##### Passage to read #####

“When the going gets weird, the weird turn professional.”
—Hunter S. Thompson, Fear and Loathing on the Campaign Trail
Even outside the Capital Beltway, this has been a strange year. Those of us who handle labor and employment issues everyday often think we’ve seen it all—only to be proven wrong time and again. As April Fools’ Day approaches, we pause to review some of the more bizarre labor and employment opinions and developments from the last year. They may be unbelievable, but they are also 100% authentic…
Oh, the Drama!
One cautionary tale reminds us that unchecked reality-TV-type behavior in the workplace can be more than a mere distraction.1 In this case, the plaintiff was allegedly terminated in part due to her connection to ongoing “office drama.” Her coworkers spread rumors that she had attended a meeting with the chief executive officer while wearing a revealing (i.e., see-through) shirt but not a bra. The plaintiff conceded she was not fan of bras and did not wear one to that particular meeting. She disputed that she had shown the CEO her breasts, however, and reported the upsetting rumors to the corporate controller. Her employer allegedly did not support discipline against the coworkers and, instead, wrote up the plaintiff and then fired her, all within about three weeks of her complaint.
At the summary judgment phase, the district court noted the questions before it included whether the employer’s consideration of “office drama” surrounding the plaintiff could support her claim for retaliation and whether the unwanted coworker gossip supported a claim for hostile work environment. The court sided with transparency, and the plaintiff, on both issues. Indeed, the court found that these facts were sufficient for the plaintiff’s claims to survive—though (ahem) barely.

##### Record excerpts #####

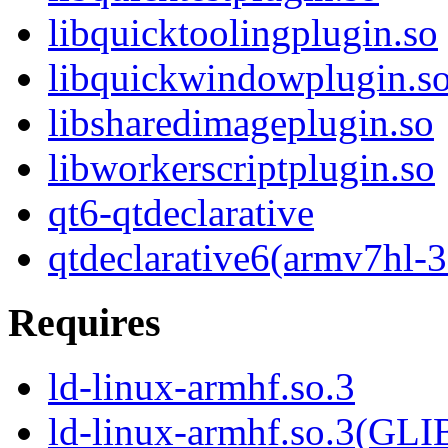
libquicktoolingplugin.so
libquickwindowplugin.s
libsharedimageplugin.so
libworkerscriptplugin.so
qt6-qtdeclarative
qtdeclarative6(armv7hl-3
Requires
ld-linux-armhf.so.3
ld-linux-armhf.so.3(GLI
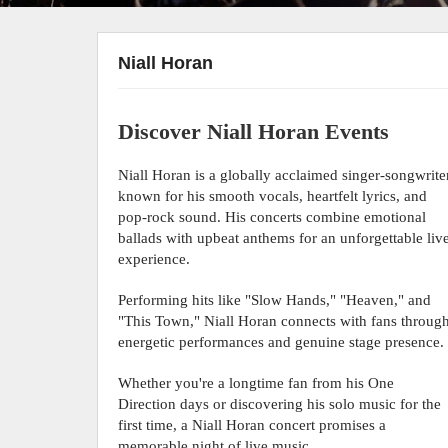
Niall Horan
Discover Niall Horan Events
Niall Horan is a globally acclaimed singer-songwrite
known for his smooth vocals, heartfelt lyrics, and
pop-rock sound. His concerts combine emotional
ballads with upbeat anthems for an unforgettable liv
experience.
Performing hits like "Slow Hands," "Heaven," and
"This Town," Niall Horan connects with fans throug
energetic performances and genuine stage presence.
Whether you're a longtime fan from his One
Direction days or discovering his solo music for the
first time, a Niall Horan concert promises a
memorable night of live music.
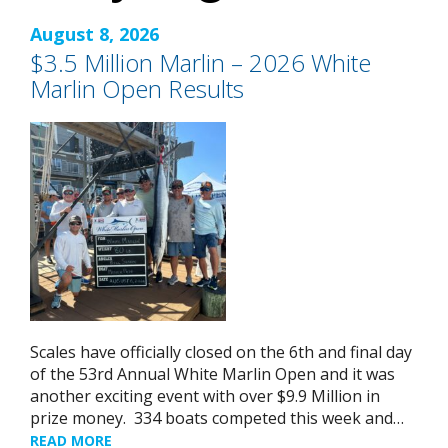
August 8, 2026
$3.5 Million Marlin – 2026 White
Marlin Open Results
Scales have officially closed on the 6th and final day
of the 53rd Annual White Marlin Open and it was
another exciting event with over $9.9 Million in
prize money. 334 boats competed this week and…
READ MORE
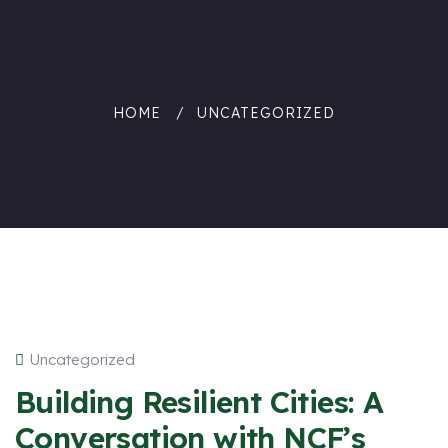
HOME
UNCATEGORIZED
Uncategorized
Building Resilient Cities: A
Conversation with NCF’s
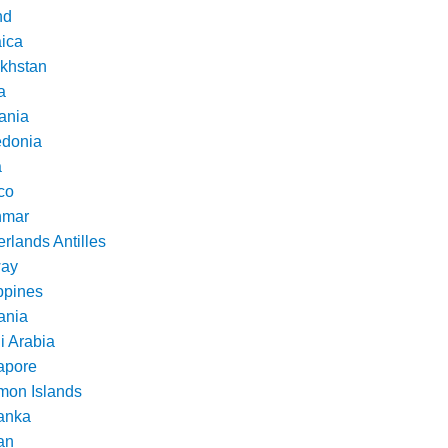
nd
ica
khstan
a
ania
donia
a
co
nmar
rlands Antilles
ay
ppines
nia
i Arabia
apore
mon Islands
Lanka
an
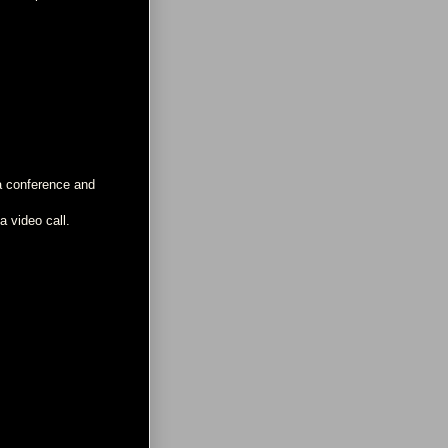
 a conference and
a video call.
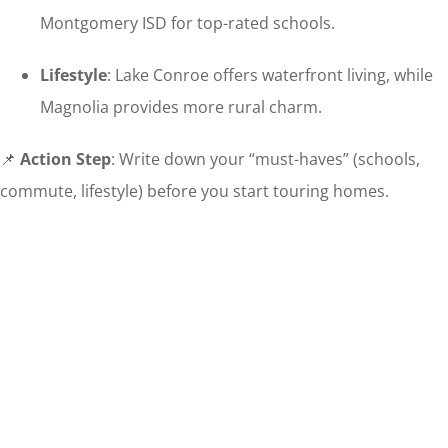
Montgomery ISD for top-rated schools.
Lifestyle
: Lake Conroe offers waterfront living, while
Magnolia provides more rural charm.
📌
Action Step
: Write down your “must-haves” (schools,
commute, lifestyle) before you start touring homes.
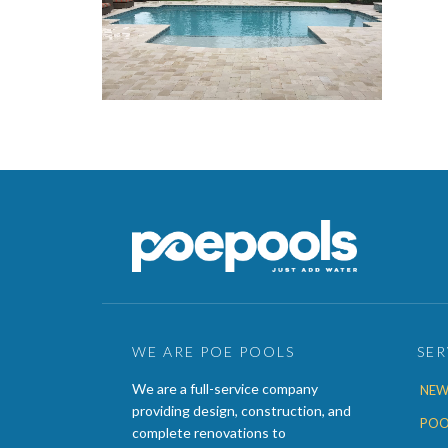
WE ARE POE POOLS
SER
We are a full-service company
NEW
providing design, construction, and
POO
complete renovations to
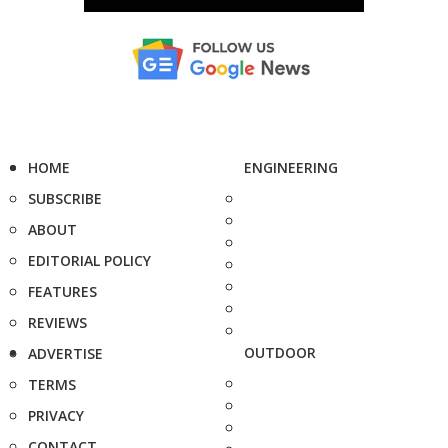
HOME
ENGINEERING
SUBSCRIBE
ABOUT
EDITORIAL POLICY
FEATURES
REVIEWS
OUTDOOR
ADVERTISE
TERMS
PRIVACY
CONTACT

#####

To do →
a) Repeat everything in the labor and employment roundup from "At the summary" down to "survive—though (ahem) barely.".
b) Go on with the labor and employment roundup from the point where it stops.

Answers to the exercises →
a)
At the summary judgment phase, the district court noted the questions before it included whether the employer’s consideration of “office drama” surrounding the plaintiff could support her claim for retaliation and whether the unwanted coworker gossip supported a claim for hostile work environment. The court sided with transparency, and the plaintiff, on both issues. Indeed, the court found that these facts were sufficient for the plaintiff’s claims to survive—though (ahem) barely.

b)
Onions and Flying Spaghetti Monsters
Oscar Wilde once wrote that “truth, in matters of religion, is simply the opinion that has survived.” Two recent federal court opinions explored the sensitive boundaries of what constitutes a “religion” for purposes of accommodations. In the first case, out of Nebraska, an inmate sued prison officials for failing to accommodate his religion.2 The inmate belonged to the Church of the Flying Spaghetti Monster (“FSMism”). As a self-proclaimed Pastafarian, he claimed, among other things, entitlements to wear full pirate regalia while proselytizing, to a seaworthy vessel, to treat Fridays as holidays, and to wear a “Colander of Goodness”—that is, an actual colander—on his head.3 Facing the question of whether plaintiff’s beliefs were entitled to protection as a religion, the court focused on three factors: (1) whether FSMism “addresses fundamental and ultimate questions having to do with deep and imponderable matters”; (2) whether FSMism is “comprehensive in nature,” resembling a “belief-system as opposed to an isolated teaching”; and (3) whether FSMism could be recognized by “certain formal and external signs.” The court held that FSMism did not need to be treated as a genuine religion by prison officials because it failed to satisfy these criteria.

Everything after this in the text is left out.